The decentralization drive will put more power in the hands of local authorities, but also in the hands of community groups, neighbourhood associations and local public services.
House of Lords reform has been on the liberal agenda for well over a century. I am not going to hide my impatience on this issue. In some ways, I feel like we are back to help finish the job we as liberals started in 1911. We need a House of Lords that is fit for purpose, and fit for the 21st century. I am acutely aware that this is an area of reform that has defeated countless previous administrations over the last few decades. But those administrations did not have Liberal Democrats in them.
I am delighted, however, that today there is cross-party support for many of the measures I have mentioned.

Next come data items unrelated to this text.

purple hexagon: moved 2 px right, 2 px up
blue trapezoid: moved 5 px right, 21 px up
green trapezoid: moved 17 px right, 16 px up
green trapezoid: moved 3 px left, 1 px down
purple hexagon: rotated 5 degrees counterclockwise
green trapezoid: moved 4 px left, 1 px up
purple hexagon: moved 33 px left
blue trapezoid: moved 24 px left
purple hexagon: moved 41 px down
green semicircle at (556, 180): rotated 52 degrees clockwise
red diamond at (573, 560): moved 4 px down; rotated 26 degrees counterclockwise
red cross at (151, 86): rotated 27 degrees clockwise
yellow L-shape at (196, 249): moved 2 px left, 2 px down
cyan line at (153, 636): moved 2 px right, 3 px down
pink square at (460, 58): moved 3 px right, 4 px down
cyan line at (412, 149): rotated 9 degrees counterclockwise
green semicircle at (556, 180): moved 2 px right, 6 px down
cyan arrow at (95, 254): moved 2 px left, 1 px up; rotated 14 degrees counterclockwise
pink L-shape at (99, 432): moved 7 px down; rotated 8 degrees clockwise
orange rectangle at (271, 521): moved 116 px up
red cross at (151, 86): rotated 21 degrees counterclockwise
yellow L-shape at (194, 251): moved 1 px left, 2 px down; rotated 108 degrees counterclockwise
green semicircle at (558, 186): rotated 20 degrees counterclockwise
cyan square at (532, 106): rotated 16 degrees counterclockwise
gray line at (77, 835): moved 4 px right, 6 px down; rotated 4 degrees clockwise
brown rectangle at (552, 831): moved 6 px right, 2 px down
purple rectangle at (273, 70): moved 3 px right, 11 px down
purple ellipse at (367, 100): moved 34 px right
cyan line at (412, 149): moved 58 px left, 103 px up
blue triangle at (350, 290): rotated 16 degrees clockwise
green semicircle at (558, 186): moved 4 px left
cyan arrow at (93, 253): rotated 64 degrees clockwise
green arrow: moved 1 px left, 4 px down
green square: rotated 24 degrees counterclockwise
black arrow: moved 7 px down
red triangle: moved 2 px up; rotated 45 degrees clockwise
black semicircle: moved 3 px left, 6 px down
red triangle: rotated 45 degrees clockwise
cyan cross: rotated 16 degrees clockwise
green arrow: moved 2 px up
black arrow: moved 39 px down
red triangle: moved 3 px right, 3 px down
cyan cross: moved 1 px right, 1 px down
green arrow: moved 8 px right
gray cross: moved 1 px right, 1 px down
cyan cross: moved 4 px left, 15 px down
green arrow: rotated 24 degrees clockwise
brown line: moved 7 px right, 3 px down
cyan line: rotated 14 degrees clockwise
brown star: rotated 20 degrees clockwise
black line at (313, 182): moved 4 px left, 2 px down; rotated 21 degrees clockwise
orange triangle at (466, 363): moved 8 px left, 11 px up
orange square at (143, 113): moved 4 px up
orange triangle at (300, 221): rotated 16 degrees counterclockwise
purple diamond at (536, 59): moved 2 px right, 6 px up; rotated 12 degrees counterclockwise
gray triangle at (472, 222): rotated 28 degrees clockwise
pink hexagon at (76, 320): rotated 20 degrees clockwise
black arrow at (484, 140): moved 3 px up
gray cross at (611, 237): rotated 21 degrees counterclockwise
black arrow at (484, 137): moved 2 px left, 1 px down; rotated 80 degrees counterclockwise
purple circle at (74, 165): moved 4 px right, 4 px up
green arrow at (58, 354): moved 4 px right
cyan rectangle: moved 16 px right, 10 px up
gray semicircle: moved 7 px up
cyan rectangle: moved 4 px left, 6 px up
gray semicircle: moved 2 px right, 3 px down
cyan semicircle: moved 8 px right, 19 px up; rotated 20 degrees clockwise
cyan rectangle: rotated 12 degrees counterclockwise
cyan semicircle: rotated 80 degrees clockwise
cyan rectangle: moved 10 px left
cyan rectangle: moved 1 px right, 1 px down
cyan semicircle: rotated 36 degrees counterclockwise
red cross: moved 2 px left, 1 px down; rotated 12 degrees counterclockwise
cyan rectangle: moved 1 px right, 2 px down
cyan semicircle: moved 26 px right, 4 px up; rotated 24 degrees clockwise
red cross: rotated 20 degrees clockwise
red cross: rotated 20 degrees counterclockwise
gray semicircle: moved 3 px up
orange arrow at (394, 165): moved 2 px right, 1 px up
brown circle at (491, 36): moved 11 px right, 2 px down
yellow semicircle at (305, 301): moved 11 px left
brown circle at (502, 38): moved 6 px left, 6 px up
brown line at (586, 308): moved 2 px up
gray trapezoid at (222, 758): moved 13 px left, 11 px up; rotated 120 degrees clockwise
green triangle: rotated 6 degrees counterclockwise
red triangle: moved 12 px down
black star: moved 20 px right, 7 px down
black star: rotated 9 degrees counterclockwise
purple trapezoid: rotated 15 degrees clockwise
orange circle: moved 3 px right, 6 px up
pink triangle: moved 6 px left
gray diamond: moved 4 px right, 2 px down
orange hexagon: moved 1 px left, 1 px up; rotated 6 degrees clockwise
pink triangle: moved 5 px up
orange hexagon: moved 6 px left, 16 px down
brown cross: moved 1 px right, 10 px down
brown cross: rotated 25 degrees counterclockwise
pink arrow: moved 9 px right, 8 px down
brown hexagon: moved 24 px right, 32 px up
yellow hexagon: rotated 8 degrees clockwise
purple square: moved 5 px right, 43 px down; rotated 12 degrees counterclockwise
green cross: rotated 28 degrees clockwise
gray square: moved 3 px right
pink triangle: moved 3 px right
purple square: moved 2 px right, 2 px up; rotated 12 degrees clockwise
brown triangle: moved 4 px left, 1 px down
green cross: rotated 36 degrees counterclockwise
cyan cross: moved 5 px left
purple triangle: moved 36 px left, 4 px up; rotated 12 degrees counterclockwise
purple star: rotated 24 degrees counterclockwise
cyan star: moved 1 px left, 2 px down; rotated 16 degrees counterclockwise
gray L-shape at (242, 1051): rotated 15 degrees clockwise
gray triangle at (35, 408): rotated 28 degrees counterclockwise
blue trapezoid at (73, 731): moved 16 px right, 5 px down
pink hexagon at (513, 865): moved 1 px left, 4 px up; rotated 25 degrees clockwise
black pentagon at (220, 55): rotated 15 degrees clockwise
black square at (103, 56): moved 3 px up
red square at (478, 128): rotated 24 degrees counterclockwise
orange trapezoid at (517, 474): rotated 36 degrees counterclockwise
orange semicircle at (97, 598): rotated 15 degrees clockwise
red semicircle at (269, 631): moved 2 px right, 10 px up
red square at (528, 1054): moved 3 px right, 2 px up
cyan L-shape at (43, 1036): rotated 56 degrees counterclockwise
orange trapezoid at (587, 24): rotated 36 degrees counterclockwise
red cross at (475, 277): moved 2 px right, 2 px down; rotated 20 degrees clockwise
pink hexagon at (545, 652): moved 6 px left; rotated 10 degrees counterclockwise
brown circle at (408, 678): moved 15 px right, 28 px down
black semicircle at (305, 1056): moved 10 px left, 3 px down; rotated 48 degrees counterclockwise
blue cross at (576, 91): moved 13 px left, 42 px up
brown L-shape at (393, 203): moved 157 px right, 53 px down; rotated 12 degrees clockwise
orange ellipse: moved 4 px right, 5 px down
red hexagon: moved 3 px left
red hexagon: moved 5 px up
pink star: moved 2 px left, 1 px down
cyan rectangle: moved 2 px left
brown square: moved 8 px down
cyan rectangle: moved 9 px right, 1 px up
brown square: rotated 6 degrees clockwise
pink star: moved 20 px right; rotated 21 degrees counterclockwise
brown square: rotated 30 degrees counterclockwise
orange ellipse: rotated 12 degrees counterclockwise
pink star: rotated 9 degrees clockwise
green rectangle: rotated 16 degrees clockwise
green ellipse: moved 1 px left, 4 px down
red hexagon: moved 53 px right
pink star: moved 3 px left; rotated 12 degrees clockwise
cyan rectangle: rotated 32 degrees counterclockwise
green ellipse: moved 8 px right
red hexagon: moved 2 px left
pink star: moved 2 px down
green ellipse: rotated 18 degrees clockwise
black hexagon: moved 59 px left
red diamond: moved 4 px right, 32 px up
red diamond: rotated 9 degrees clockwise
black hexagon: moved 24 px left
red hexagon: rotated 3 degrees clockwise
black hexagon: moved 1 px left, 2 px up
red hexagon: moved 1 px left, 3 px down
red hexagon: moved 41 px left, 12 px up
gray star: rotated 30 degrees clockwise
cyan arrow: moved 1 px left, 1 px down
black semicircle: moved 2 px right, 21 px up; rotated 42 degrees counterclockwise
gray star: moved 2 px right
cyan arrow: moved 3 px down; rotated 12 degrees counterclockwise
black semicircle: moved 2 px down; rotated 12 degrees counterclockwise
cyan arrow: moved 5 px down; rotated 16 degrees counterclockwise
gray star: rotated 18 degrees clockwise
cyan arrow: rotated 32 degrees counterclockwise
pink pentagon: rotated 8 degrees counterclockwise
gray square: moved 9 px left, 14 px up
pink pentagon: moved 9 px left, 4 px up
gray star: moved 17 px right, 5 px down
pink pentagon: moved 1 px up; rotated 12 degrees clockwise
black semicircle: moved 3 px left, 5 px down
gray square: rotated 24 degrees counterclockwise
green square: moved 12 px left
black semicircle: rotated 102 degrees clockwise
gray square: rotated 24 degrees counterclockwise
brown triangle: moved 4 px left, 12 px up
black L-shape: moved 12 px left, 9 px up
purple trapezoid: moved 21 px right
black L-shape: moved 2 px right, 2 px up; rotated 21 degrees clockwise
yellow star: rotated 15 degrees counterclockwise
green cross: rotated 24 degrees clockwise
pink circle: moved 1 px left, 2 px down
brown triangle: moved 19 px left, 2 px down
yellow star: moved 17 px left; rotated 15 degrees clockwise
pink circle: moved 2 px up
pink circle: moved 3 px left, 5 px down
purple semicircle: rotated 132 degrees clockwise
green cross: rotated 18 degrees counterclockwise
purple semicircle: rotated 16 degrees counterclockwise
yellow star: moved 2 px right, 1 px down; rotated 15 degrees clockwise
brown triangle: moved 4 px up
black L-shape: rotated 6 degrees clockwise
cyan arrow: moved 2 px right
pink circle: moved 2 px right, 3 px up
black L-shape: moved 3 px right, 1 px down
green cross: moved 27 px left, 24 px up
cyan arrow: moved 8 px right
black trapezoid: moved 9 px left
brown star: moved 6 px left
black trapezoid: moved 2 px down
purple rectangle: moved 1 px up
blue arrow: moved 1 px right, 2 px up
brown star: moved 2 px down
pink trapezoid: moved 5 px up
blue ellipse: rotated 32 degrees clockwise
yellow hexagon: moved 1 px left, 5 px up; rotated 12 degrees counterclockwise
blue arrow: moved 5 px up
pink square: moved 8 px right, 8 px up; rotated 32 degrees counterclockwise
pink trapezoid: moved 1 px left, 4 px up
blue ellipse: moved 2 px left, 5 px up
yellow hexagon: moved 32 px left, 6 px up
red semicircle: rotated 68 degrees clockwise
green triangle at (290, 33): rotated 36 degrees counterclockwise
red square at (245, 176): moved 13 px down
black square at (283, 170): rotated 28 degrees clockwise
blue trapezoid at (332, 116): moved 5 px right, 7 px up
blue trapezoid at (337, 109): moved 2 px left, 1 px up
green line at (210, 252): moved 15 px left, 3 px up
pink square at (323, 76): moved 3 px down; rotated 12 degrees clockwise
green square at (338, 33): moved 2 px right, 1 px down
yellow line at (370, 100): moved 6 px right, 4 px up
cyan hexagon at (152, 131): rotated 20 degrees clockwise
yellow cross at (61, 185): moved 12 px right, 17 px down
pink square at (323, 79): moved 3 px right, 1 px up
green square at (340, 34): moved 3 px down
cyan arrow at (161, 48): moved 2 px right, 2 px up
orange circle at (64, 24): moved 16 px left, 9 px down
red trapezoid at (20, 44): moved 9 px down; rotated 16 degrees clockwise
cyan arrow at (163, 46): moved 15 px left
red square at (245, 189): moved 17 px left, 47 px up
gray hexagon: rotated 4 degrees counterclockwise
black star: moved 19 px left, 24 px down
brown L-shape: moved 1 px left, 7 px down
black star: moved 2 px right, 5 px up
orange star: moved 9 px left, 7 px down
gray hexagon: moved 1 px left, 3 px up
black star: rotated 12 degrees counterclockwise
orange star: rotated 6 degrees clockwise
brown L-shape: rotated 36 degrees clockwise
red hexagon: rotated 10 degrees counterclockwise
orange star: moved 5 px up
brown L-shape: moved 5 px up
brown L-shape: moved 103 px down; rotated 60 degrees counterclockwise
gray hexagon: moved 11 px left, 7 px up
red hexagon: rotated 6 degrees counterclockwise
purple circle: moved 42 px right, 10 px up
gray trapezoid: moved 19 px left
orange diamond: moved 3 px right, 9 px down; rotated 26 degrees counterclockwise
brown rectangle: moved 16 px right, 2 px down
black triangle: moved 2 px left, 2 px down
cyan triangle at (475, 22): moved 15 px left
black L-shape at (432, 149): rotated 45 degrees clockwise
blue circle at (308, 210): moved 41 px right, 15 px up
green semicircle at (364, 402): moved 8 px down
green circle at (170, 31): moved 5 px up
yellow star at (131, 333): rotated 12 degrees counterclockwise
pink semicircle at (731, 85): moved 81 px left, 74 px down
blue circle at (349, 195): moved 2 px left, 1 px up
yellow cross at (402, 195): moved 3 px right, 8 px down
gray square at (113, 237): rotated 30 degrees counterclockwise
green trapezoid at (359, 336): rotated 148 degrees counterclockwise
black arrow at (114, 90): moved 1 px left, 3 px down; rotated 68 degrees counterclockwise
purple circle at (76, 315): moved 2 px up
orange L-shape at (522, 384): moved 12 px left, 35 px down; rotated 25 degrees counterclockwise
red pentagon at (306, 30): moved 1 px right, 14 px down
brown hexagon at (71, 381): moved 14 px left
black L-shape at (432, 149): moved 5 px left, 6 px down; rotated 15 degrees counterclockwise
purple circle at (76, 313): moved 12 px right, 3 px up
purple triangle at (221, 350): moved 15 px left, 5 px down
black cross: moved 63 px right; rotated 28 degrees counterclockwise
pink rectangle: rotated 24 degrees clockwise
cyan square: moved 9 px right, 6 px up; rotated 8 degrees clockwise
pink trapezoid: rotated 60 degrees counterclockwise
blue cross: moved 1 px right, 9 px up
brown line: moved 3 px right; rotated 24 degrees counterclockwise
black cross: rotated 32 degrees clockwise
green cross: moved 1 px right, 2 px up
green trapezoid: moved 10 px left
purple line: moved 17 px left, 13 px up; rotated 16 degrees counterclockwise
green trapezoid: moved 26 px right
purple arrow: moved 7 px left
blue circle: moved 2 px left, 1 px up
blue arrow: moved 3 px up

I look forward to working with people from all parties on the urgent task of political reform.
We should not imagine, however, that political reform is only concerned with the systems and structures of politics – urgent though that reform is. We also need to reform the conduct of political life.
For too long, British politics has been stuck in a stale, artificial duopoly. Differences of opinion within parties have been denied or hidden, disagreements between parties have been artificially inflated by what Grimond called ‘the distorting pressures of parliament’.
Politicians have seen little contradiction between lecturing the nation on the need for civility and responsibility while operating in a House of Commons that has too often resembled a cross between a bear-pit and a football terrace.
The fact of emergence of coalition government is changing the way politics is conducted, in a hugely positive direction. Of course it is challenging for all of us in government. It is challenging for the civil service. And it poses a challenge to the opposition parties too. But I am hugely excited not only by the measures being undertaken by the coalition government, but the way in which we are undertaking them.
The biggest change is in the way political decisions are made. Open discussion is encouraged, not thwarted. We want robust dialogue and dissent in politics: indeed, from a liberal perspective, argument is a critical tool of progress. But we do not need poisonous tribalism.
Sometimes we can agree to disagree. A compromise might sometimes be the best way forward, rather than representing a defeat for politician X and a victory for politician Y. Sometimes – and here I am going to court great controversy – we might even change our minds.
It is too easy for politicians to fall into the trap of knee-jerk opposition, to spend all their time in a combat stance, to stop listening to those with whom they disagree. But the time for this kind of politics has passed. There is a thirst for a new and different way of doing politics, and I think we are responding. Politics is changing before our eyes, and I am genuinely afraid that the Labour party is blind to the transformation.
This parliament will be a challenging one. But it is also set to be a truly reforming parliament – a liberal parliament. By 2015:
power will have been radically redistributed towards people
our civil liberties will have been restored
our broken political system will be repaired
our economy will be balanced, green and growing
If the coalition Government succeeds, by 2015 Britain will be a more liberal nation, a nation of stronger citizens living in a fairer society. I am under no illusions about the scale of this ambition. But I am also in no doubt that we can achieve it.